RECORDS SHOWN:
•••
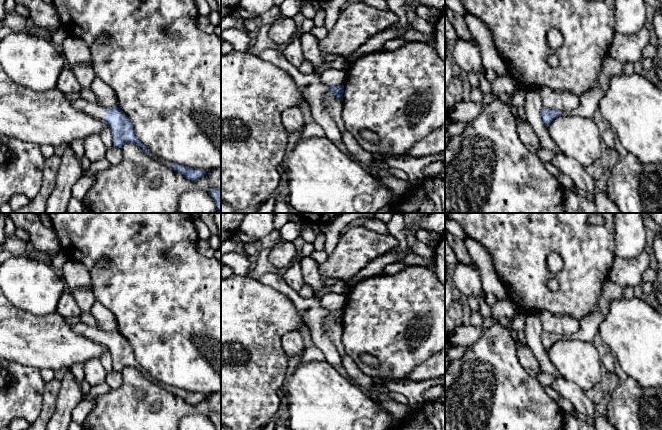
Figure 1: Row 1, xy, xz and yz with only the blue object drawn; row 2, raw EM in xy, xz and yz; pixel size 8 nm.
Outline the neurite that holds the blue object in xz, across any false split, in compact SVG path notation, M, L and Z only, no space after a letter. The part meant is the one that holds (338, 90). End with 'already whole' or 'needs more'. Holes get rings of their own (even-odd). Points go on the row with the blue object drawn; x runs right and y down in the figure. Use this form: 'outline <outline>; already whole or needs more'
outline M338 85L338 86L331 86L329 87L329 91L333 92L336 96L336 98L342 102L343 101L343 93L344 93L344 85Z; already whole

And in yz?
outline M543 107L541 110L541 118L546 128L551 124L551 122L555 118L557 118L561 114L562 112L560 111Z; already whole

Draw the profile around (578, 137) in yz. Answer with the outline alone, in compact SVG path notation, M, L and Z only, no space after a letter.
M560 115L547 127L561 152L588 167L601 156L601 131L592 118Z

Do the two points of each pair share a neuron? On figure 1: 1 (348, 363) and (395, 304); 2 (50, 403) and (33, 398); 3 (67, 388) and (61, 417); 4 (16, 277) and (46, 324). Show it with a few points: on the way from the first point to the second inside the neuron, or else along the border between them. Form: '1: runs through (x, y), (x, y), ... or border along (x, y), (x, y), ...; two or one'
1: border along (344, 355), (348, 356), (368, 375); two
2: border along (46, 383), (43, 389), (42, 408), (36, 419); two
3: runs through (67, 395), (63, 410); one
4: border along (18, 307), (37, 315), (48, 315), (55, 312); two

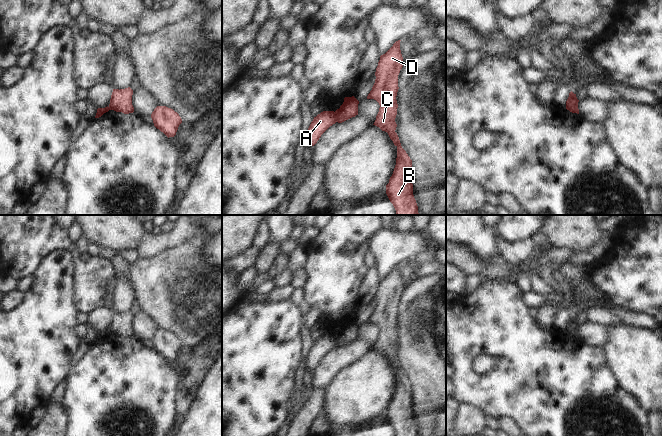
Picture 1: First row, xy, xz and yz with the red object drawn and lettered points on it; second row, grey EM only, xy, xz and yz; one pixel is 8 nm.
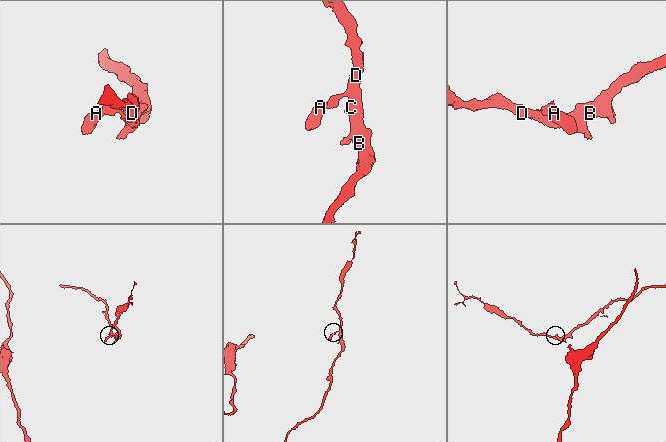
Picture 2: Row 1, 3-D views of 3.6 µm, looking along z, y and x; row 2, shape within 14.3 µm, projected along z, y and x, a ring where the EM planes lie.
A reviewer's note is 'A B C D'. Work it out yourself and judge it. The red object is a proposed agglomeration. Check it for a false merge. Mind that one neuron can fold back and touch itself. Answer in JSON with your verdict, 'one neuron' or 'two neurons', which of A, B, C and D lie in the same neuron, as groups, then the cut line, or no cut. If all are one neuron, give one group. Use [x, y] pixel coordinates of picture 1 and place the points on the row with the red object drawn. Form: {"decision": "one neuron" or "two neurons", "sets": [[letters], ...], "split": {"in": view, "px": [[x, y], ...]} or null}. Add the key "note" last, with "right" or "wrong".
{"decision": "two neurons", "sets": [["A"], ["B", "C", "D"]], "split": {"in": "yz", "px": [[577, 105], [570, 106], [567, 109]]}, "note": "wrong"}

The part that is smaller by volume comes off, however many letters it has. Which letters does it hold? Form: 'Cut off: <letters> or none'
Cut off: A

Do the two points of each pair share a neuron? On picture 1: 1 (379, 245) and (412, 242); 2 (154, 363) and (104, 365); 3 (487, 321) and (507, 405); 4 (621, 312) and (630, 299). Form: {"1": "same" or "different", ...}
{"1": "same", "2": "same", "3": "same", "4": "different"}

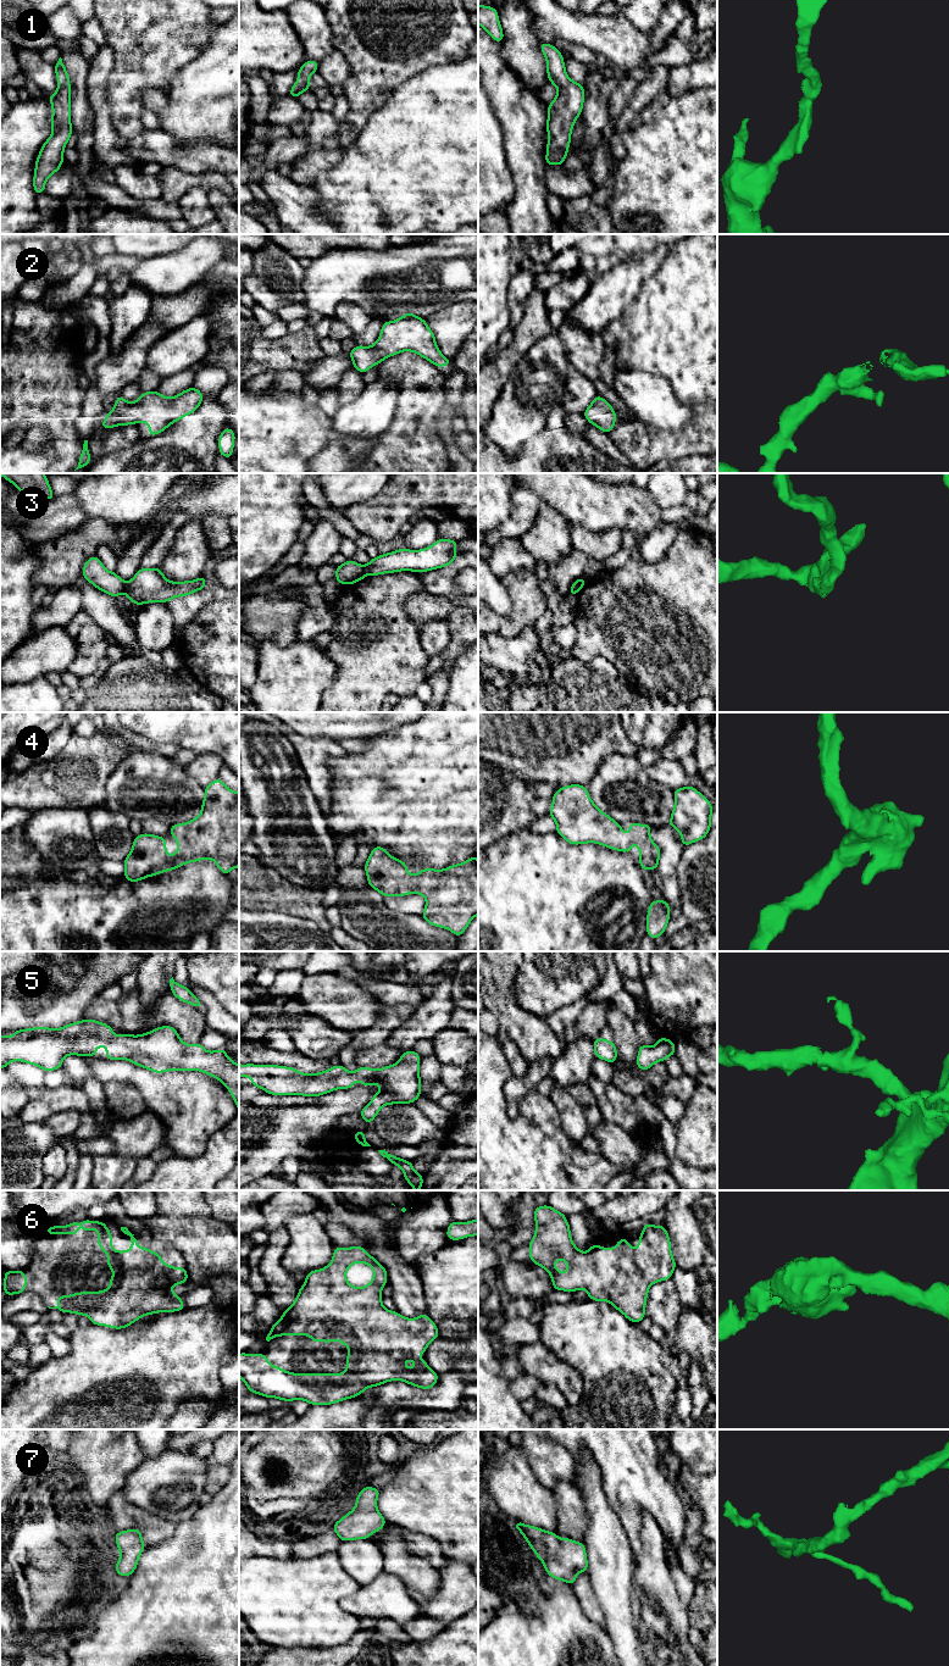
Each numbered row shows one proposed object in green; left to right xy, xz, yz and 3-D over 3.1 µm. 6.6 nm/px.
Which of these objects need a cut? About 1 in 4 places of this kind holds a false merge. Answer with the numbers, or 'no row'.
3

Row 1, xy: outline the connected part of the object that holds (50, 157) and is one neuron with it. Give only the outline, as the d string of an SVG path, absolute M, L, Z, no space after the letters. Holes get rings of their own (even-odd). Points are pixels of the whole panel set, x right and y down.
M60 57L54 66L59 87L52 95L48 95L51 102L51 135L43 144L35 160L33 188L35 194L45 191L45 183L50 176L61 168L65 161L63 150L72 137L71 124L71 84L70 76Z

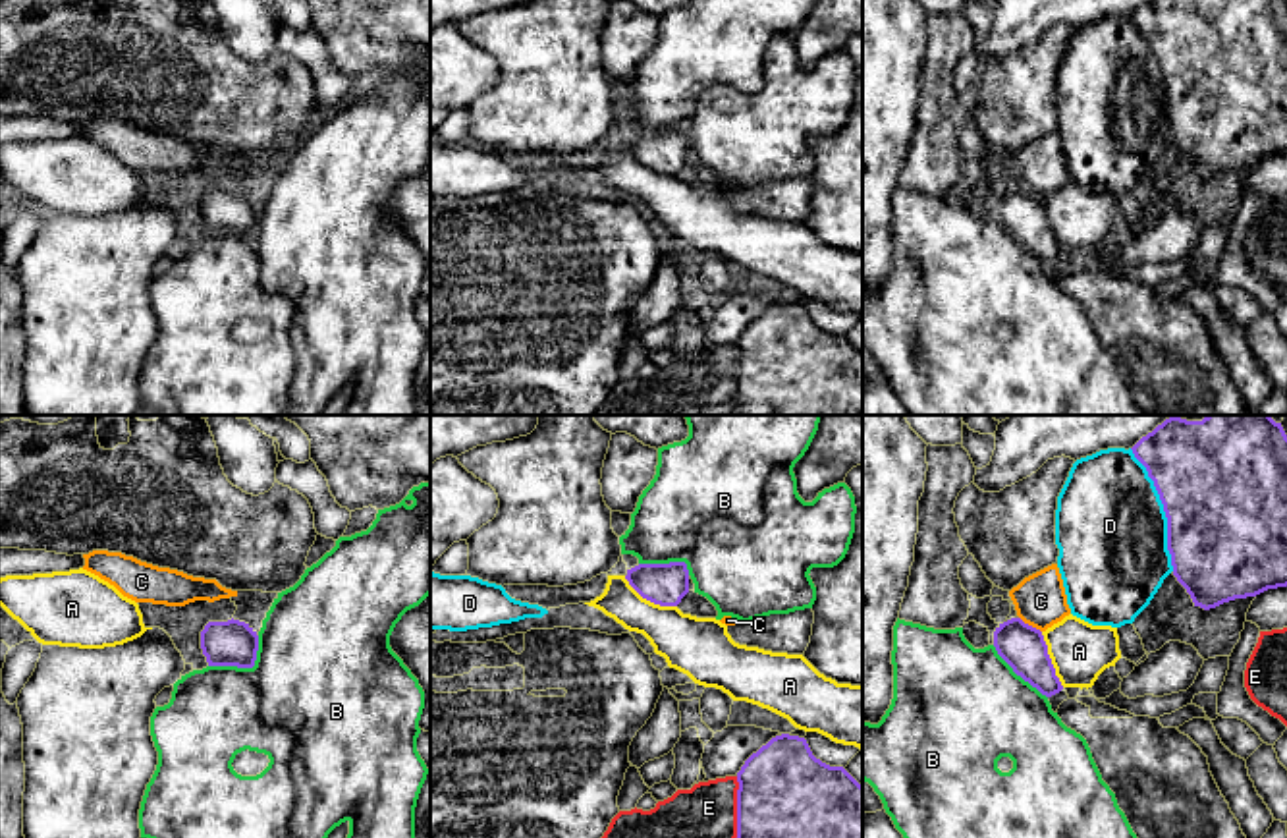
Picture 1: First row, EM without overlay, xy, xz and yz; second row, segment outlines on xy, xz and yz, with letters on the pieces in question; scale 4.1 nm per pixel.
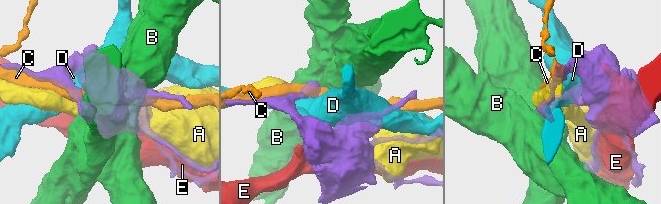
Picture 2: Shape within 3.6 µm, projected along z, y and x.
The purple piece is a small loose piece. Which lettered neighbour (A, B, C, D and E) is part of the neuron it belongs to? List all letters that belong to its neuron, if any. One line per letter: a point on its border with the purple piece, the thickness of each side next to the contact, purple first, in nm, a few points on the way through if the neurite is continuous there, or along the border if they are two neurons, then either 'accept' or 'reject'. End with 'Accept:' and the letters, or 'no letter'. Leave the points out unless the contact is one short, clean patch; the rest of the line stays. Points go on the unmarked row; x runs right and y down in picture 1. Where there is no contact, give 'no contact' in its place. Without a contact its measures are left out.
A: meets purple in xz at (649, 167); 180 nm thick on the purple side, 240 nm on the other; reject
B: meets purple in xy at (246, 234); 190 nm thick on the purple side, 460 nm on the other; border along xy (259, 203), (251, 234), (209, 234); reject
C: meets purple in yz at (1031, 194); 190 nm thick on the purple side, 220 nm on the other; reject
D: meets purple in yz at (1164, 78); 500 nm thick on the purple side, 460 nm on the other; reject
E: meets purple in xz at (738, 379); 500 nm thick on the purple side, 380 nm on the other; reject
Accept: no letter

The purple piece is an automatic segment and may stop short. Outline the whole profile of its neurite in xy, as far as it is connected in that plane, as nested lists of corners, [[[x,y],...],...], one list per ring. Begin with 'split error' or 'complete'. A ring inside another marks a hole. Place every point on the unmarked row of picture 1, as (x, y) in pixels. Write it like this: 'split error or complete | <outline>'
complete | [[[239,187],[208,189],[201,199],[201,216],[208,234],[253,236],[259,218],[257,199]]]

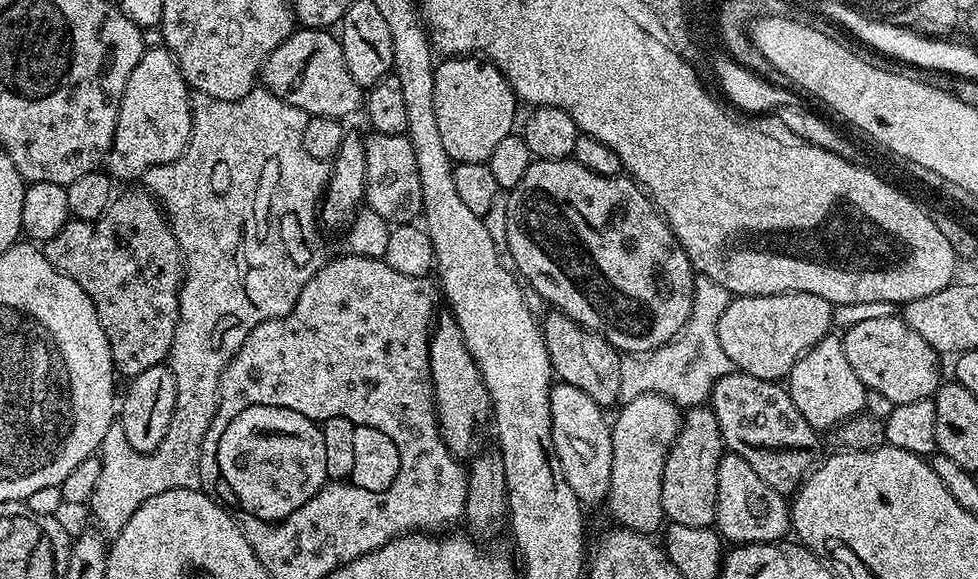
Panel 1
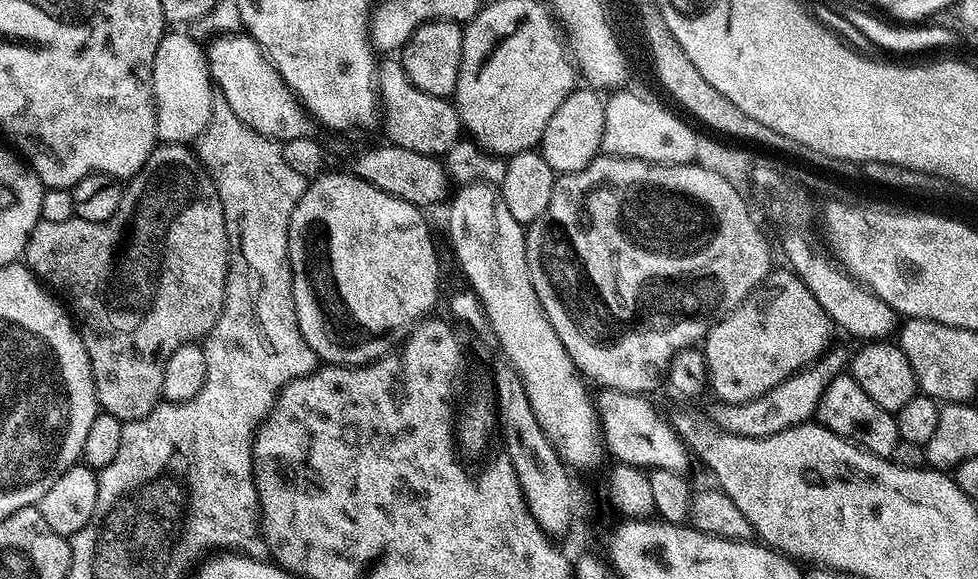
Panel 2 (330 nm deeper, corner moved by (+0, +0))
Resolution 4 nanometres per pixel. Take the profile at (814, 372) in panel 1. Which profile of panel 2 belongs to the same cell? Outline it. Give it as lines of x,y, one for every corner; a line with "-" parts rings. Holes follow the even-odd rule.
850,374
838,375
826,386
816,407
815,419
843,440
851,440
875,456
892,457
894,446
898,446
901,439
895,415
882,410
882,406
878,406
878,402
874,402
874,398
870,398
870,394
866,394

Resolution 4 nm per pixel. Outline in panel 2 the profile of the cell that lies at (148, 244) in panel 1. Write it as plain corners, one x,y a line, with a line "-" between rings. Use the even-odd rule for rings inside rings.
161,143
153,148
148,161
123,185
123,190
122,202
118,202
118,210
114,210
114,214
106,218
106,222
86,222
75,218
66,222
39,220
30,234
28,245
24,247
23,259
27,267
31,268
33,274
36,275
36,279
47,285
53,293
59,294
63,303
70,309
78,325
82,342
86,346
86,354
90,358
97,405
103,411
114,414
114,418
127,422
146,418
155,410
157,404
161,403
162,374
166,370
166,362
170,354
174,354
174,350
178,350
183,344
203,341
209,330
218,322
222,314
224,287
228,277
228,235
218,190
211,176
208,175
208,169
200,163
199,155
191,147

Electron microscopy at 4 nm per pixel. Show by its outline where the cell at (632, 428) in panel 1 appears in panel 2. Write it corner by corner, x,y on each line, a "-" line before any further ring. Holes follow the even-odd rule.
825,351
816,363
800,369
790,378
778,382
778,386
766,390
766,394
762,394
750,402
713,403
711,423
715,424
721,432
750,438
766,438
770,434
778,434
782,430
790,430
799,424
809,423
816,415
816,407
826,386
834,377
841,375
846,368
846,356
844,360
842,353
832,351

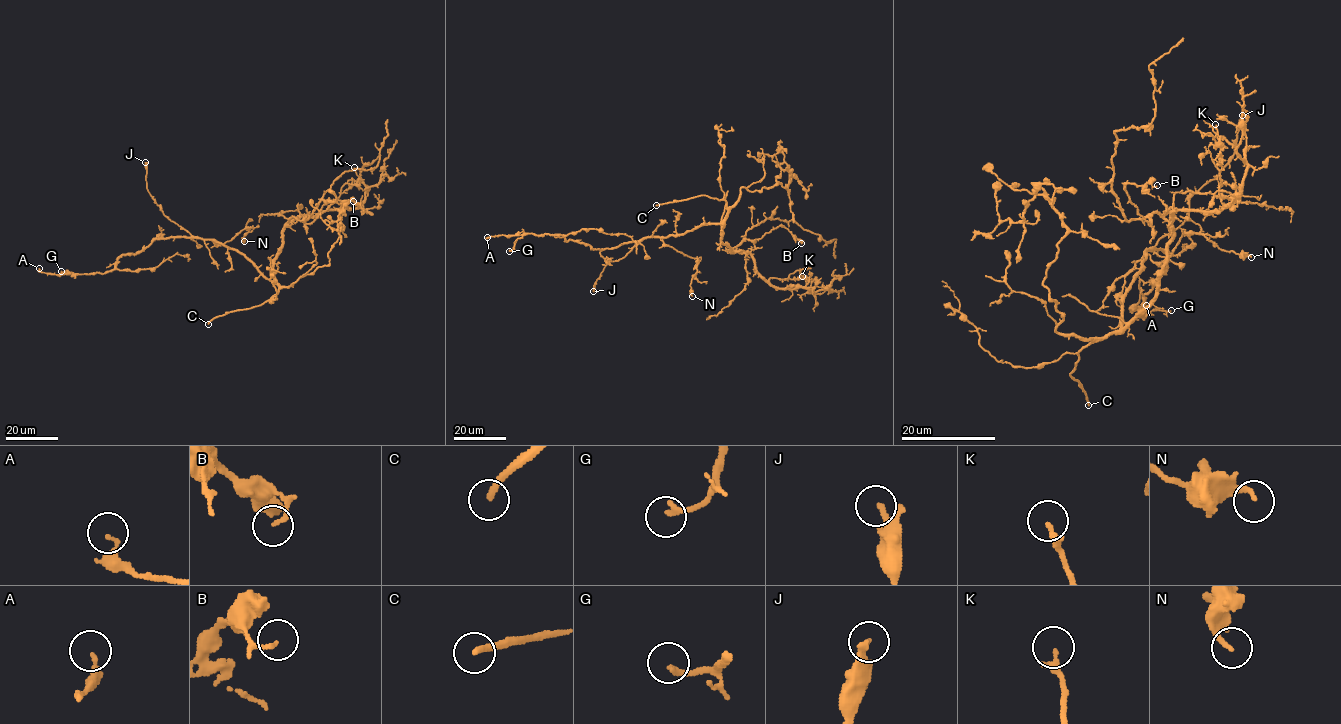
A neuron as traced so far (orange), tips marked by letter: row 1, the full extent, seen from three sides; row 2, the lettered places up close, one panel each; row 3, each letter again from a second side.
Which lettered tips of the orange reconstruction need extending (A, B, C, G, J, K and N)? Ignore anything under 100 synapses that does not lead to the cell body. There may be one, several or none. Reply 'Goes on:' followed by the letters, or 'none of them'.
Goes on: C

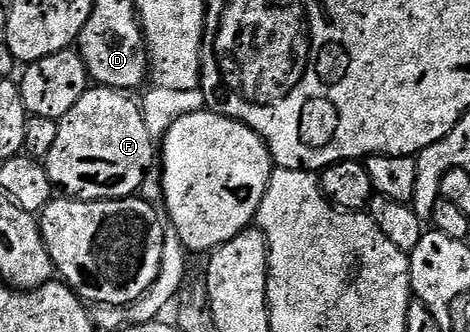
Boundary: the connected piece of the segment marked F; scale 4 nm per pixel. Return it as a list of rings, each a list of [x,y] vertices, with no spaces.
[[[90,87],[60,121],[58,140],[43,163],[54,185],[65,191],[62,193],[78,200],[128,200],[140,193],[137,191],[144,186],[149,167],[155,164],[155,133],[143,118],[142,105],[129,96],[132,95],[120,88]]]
•••
HOW TO COMPLETE THIS TASK: Your reply is one number: how many lines of the records above contain the word "within".

OUTPUT: 2